Directions: Please copy the listing that follows exactly, leaving out any pictures.
Dataset records Start Marker
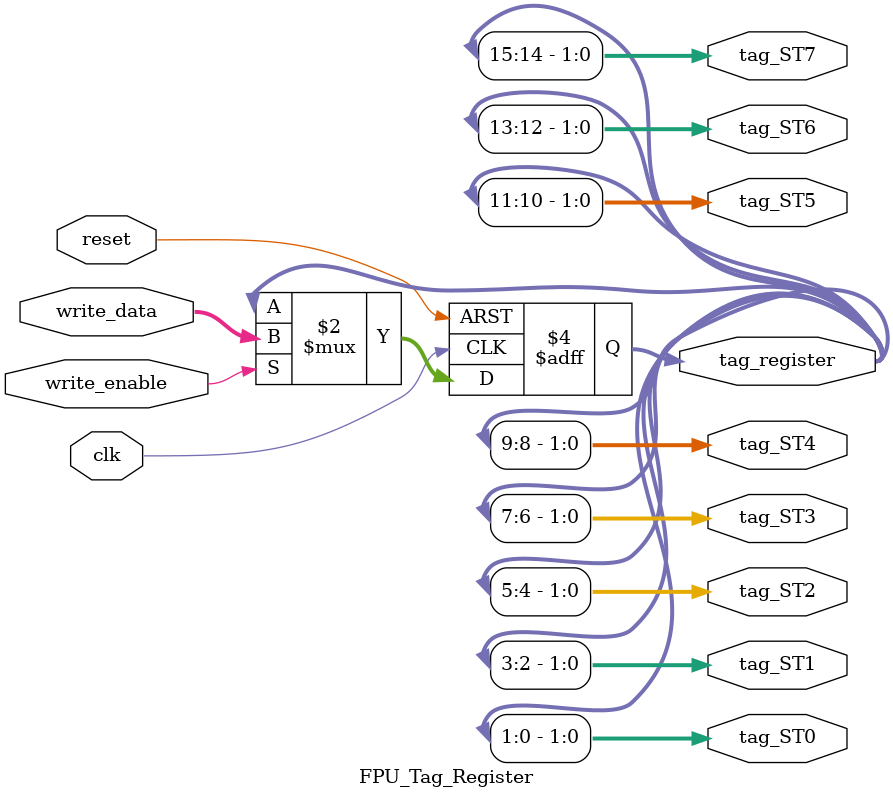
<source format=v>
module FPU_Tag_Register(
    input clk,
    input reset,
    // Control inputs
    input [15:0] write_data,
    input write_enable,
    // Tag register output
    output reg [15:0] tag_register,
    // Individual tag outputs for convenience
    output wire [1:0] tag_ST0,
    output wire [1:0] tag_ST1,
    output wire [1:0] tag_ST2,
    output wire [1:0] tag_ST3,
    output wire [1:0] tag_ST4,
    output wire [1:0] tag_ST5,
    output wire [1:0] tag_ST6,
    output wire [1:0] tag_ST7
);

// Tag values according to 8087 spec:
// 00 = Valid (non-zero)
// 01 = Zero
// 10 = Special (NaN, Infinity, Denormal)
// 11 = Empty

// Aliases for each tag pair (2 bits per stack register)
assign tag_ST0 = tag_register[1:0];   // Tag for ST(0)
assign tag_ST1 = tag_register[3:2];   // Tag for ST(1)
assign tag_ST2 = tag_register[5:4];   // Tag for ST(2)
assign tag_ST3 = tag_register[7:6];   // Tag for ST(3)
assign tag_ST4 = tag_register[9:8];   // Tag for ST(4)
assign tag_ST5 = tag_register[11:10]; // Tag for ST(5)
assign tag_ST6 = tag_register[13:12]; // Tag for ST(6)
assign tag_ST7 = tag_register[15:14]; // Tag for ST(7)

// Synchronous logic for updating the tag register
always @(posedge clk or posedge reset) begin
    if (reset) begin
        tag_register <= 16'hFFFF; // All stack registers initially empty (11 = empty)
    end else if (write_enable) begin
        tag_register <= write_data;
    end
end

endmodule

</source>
Dataset records End Marker
Worked solution:
<source format=v>
module FPU_Tag_Register(
    input clk,
    input reset,
    // Control inputs
    input [15:0] write_data,
    input write_enable,
    // Tag register output
    output reg [15:0] tag_register,
    // Individual tag outputs for convenience
    output wire [1:0] tag_ST0,
    output wire [1:0] tag_ST1,
    output wire [1:0] tag_ST2,
    output wire [1:0] tag_ST3,
    output wire [1:0] tag_ST4,
    output wire [1:0] tag_ST5,
    output wire [1:0] tag_ST6,
    output wire [1:0] tag_ST7
);

// Tag values according to 8087 spec:
// 00 = Valid (non-zero)
// 01 = Zero
// 10 = Special (NaN, Infinity, Denormal)
// 11 = Empty

// Aliases for each tag pair (2 bits per stack register)
assign tag_ST0 = tag_register[1:0];   // Tag for ST(0)
assign tag_ST1 = tag_register[3:2];   // Tag for ST(1)
assign tag_ST2 = tag_register[5:4];   // Tag for ST(2)
assign tag_ST3 = tag_register[7:6];   // Tag for ST(3)
assign tag_ST4 = tag_register[9:8];   // Tag for ST(4)
assign tag_ST5 = tag_register[11:10]; // Tag for ST(5)
assign tag_ST6 = tag_register[13:12]; // Tag for ST(6)
assign tag_ST7 = tag_register[15:14]; // Tag for ST(7)

// Synchronous logic for updating the tag register
always @(posedge clk or posedge reset) begin
    if (reset) begin
        tag_register <= 16'hFFFF; // All stack registers initially empty (11 = empty)
    end else if (write_enable) begin
        tag_register <= write_data;
    end
end

endmodule

</source>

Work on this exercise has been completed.